Is the purpose clear there? Now the real equivalent of that in C# is just

public int Foo  {      get      {          return fooField;      }       set      {          fooField = value;      }   }  

So if you write:

x = y.Foo;  

that will use the get part of the property. If you write:

y.Foo = x;  

that will use the set part.

Is that any clearer?


Solution:2

There is no Set<T>. This BCL team Blog post has lot's of details on HashSet including a not entirely conclusive discussion on including hash in the name. I suspect not everyone on the BCL team liked the decision to use the name HashSet<T>.


Solution:3

The only reason for this seems lack of resources to implement this ideally in .NET 3.5.

.NET 4.0 will include ISet, as well as its new implementation in addition to HashSet - SortedSet. Check out the provided links to MSDN library - they're already available in .NET 4.0 beta1.


Solution:4

set is a C# language keyword that has been around since version 1.0. Is is used to define the value-assigning part of a property (and get is used to implement the value-reading part of a property). In this context you should understand the word 'set' as a verb, as in setting a value.

HashSet<T> is a particular implmentation of the mathematical concept of a Set. It was first introduced in .NET 3.5. This blog post by the BCL Team explains more about the reasoning behind it, as well as some clues to why the name is HashSet<T> and not just Set<T>: http://blogs.msdn.com/bclteam/archive/2006/11/09/introducing-hashset-t-kim-hamilton.aspx.

In the case of HashSet<T> you should understand the word 'set' as a noun.


Solution:5

Set is a reserved keyword in VB.NET (it's the equivalent to set in C#).
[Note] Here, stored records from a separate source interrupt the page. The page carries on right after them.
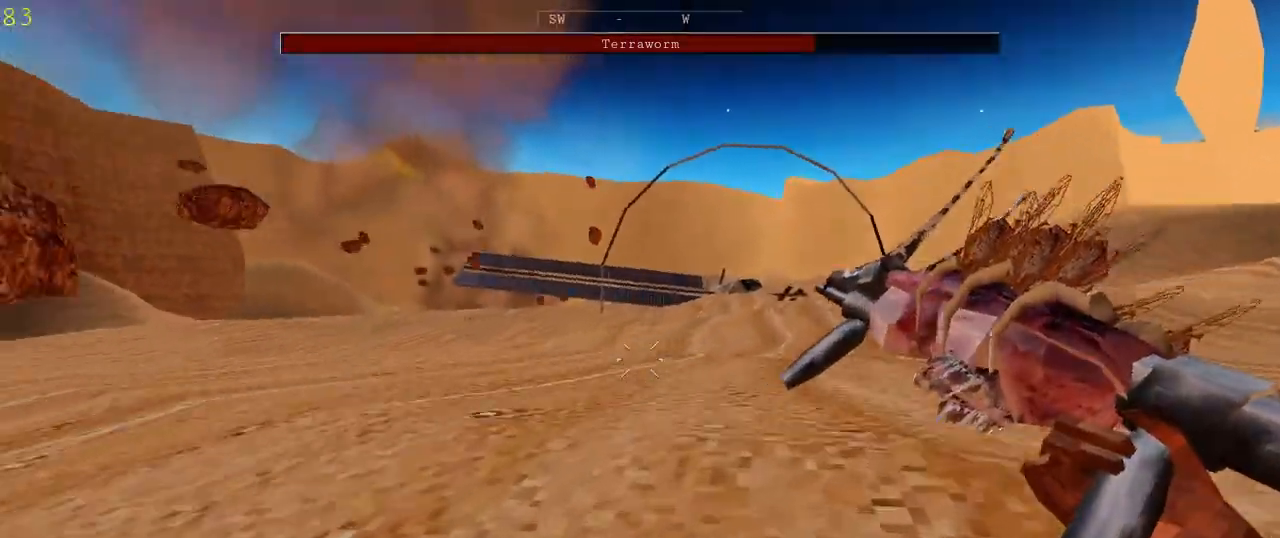
{"keys": ["d", "s"], "mouse": [], "events": [[267, "w", "up"], [367, "s", "down"]]}
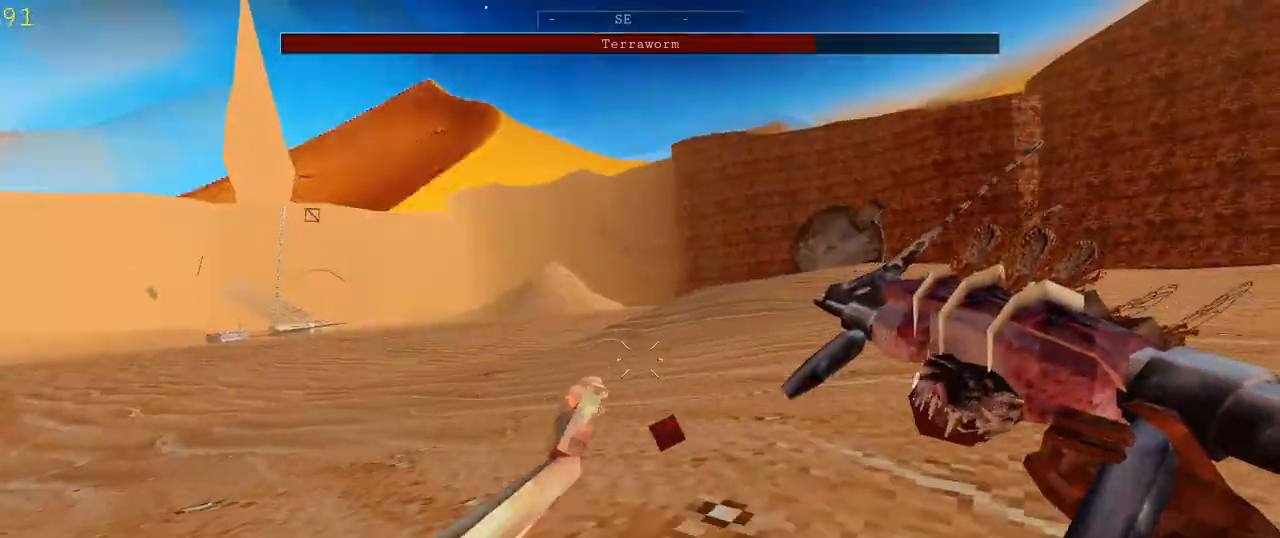
{"keys": ["a"], "mouse": [], "events": [[100, "a", "down"], [100, "d", "up"], [467, "s", "up"]]}
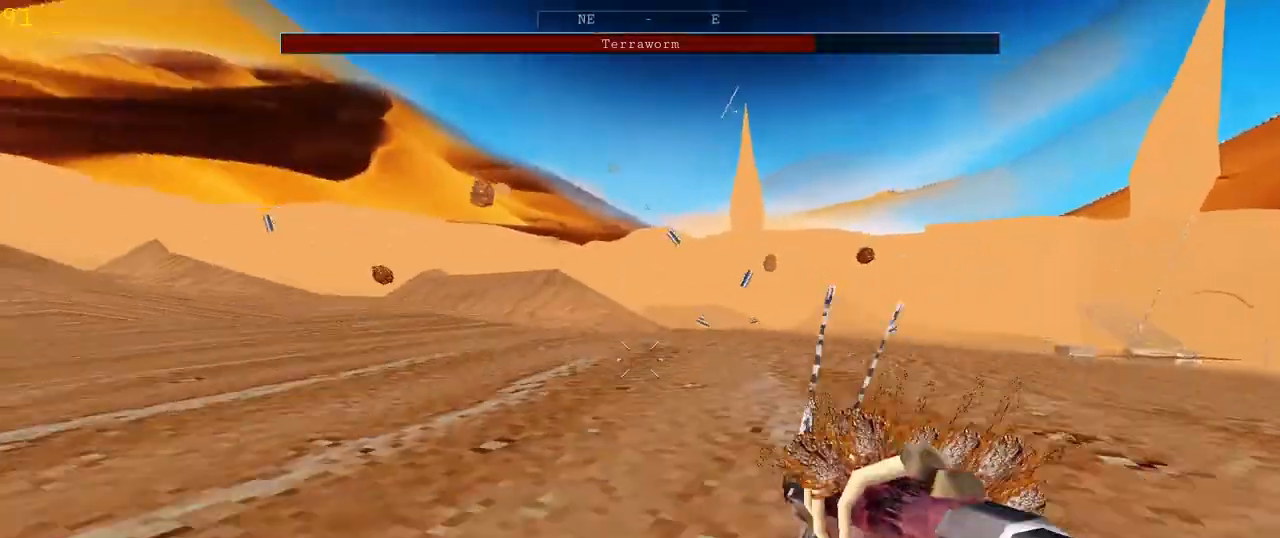
{"keys": ["d"], "mouse": [], "events": [[167, "d", "down"], [200, "a", "up"]]}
VB.NET can use classes/methods/etc with the same name as keywords but they have to be written between square brackets, which it's ugly:

Imports Wintellect.PowerCollections 'PowerCollections contains a class called Set'  Public Class Test      Private _myValue As Integer          Public Property MyValue() As Integer          Get              Return _myValue          End Get          Set ' Set as keyword'              _myValue = value          End Set      End Property        Public Function X As [Set](Of Integer)          Dim a As New [Set](Of Integer) ' Set as class'          Return a      End Function    End Class  


Solution:6

Ah right I understand your question now
Not sure I can 100% see the need for an ISet<T>.
I guess the question is which do you see as essential behaviour for a set?
Is it Add,Remove, Contains etc. If so then ICollection<T> already provides an interface for that.
If it's set operations such as Union, Intersect, etc then is that something you'd consider generic enough to abstract out to a contract style enforcement?
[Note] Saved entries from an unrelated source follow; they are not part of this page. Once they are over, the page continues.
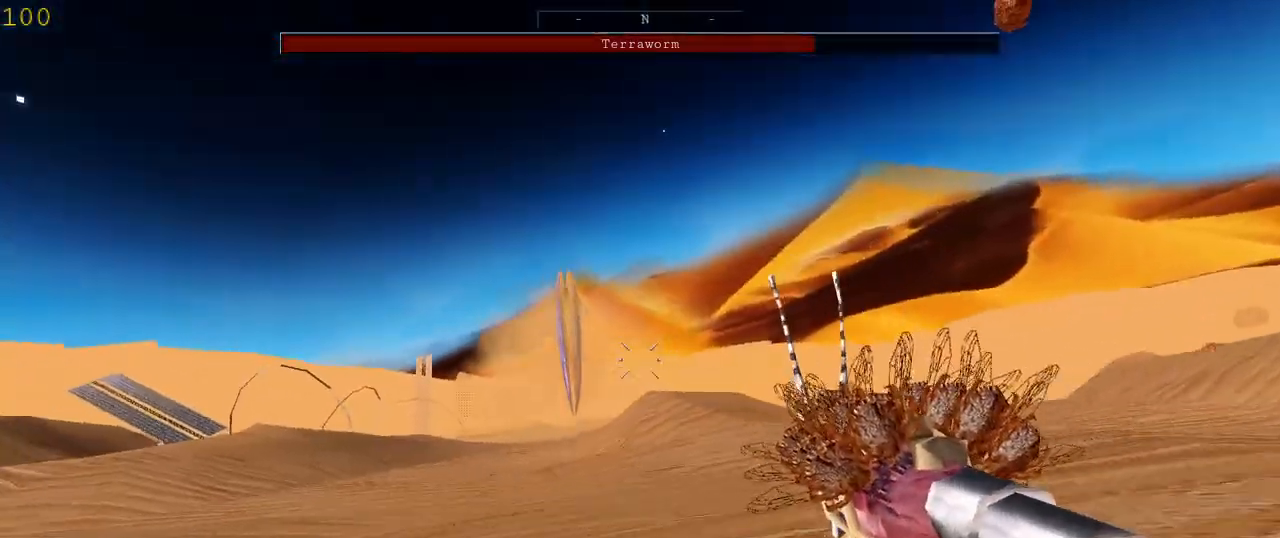
{"keys": ["a"], "mouse": ["left"], "events": [[267, "mouse_left", "down"], [400, "a", "down"], [500, "d", "up"]]}
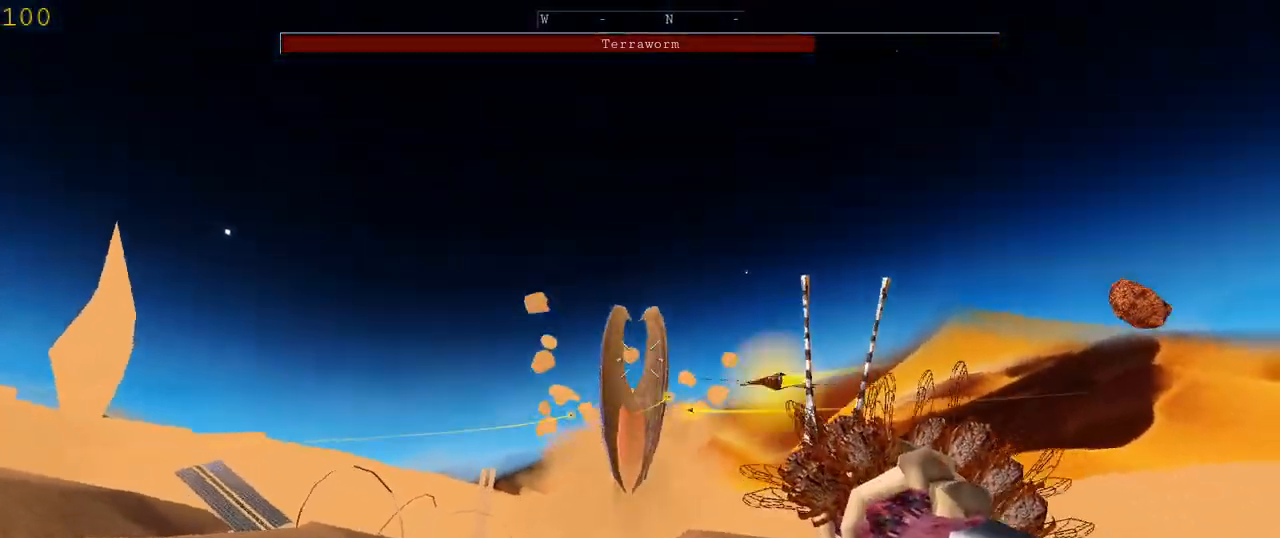
{"keys": ["a"], "mouse": ["left"], "events": []}
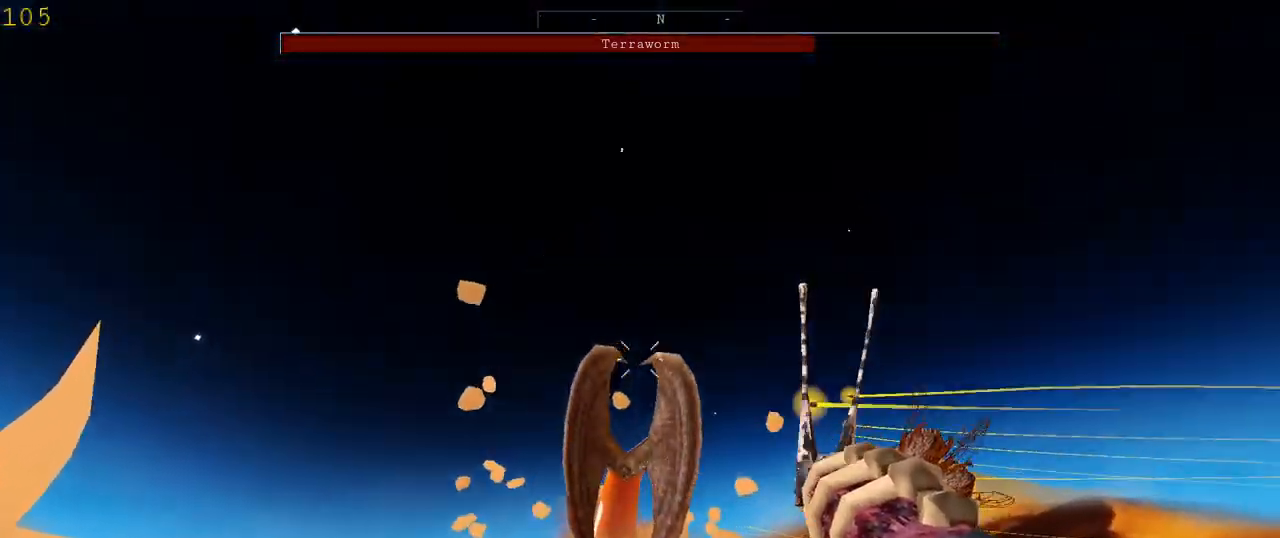
{"keys": ["a"], "mouse": ["left"], "events": []}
I have to say I don't know the right answer to this one - I think it's open to debate and I suspect the BCL team may end up putting something like this in a future version but that's up to them. I personally don't see it as massive missing piece of functionality

Original Post

The BCL doesn't have a Set collection at all, at least not as far as I know.
There a few 3rd party Set libs out there like Iesi.Collections
HashSet<T> was introduced in .NET 3.5 to create a fast set collection i.e where you want a collection with no duplicates. It also has typical set operations such as Union and Join. Check out this link from BCL team on HashSet

You'd typically use it where previously you had to use List<T> and check for duplicates when adding.
Adding items to a HashSet<T> can also be significantly faster than List

Some further details:
Another nice feature of HashSet is that it doesn't throw an exception if you try and add a duplicate it just fails to add the duplicate entry which saves you having to put lots of try.catch blocks around every add - nice :)


Solution:7

I'm pretty sure there's no Set<T> class in the BCL, at least in .NET 3.5 (and not .NET 4.0 either it seems). What would you expect is the need for such a class, anyway?

HashSet<T> is itself just an ordinary set data structure that uses hash codes (the GetHashCode method of an object) to compare elements. This is simply an efficient way of implementing a set type. (Other methods for checking equality would likely have lower performance.)